I was glad to see Senator Obama reject the unsought endorsement of Louis Farrakhan, as well as the implied endorsement from some group of nuts in the Middle East. It's a damn shame McCain put so much effort into pursuing endorsements from religionist fanatics and hatemongers like Rod Parsely, Jerry Falwell, John Hagee and a whole slew of others, some of whom he's already-- post-primary season-- repudiated and others who he will as their crazed statements come out. I'm wondering if he will also reject the implied endorsement he was given yesterday by Fidel Castro when Castro denounced Obama. But we'll leave it up to McCain to figure out the timings for rejecting the various crooked lobbyists, fascist dictators and crackpot snakehandlers who make up his base of support. Today it's Barack Obama who we are calling on to reject an endorsement.

This is someone who has done far more damage to America-- in the real sense-- than Jeremiah Wright ever would or could. I was revolted today to read that Obama was endorsed by neocon maniac Francis Fukuyama, one of the kooks who persuaded Bush that he needed to spread "democracy."
But Francis Fukuyama, the author of The End of History and Professor of International Political Economy at Johns Hopkins University, is now a sharp critic of US President George W Bush and has even come out as a supporter of Democrat frontrunner Barack Obama for president.

Professor Fukuyama is particularly scathing about the Bush policy in Iraq but he says that regardless of who is elected to lead it next, the United States is about to undergo a significant transformation.

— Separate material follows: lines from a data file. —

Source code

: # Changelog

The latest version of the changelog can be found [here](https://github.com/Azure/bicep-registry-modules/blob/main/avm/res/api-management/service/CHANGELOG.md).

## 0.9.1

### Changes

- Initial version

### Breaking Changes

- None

In his interview he explained why he doesn't want to see McCain win and why he doesn't think Hillary would be any good and why he feels that Obama is the one. Here's a registered Republican who feels Obama will solve the problems his own advice to Bush helped cause. It's a big shift but he says he's not the only one making it.
"I think a number of people are doing that this year because I think the world is different at this juncture and we need a different foreign policy and there is this larger question about in American politics, I do think that we are at the end of a long generational cycle that began with Reagan's election back in 1980 and I think unless you have a degree of competition and alternation in power, certain ideas and habits are going to get too entrenched."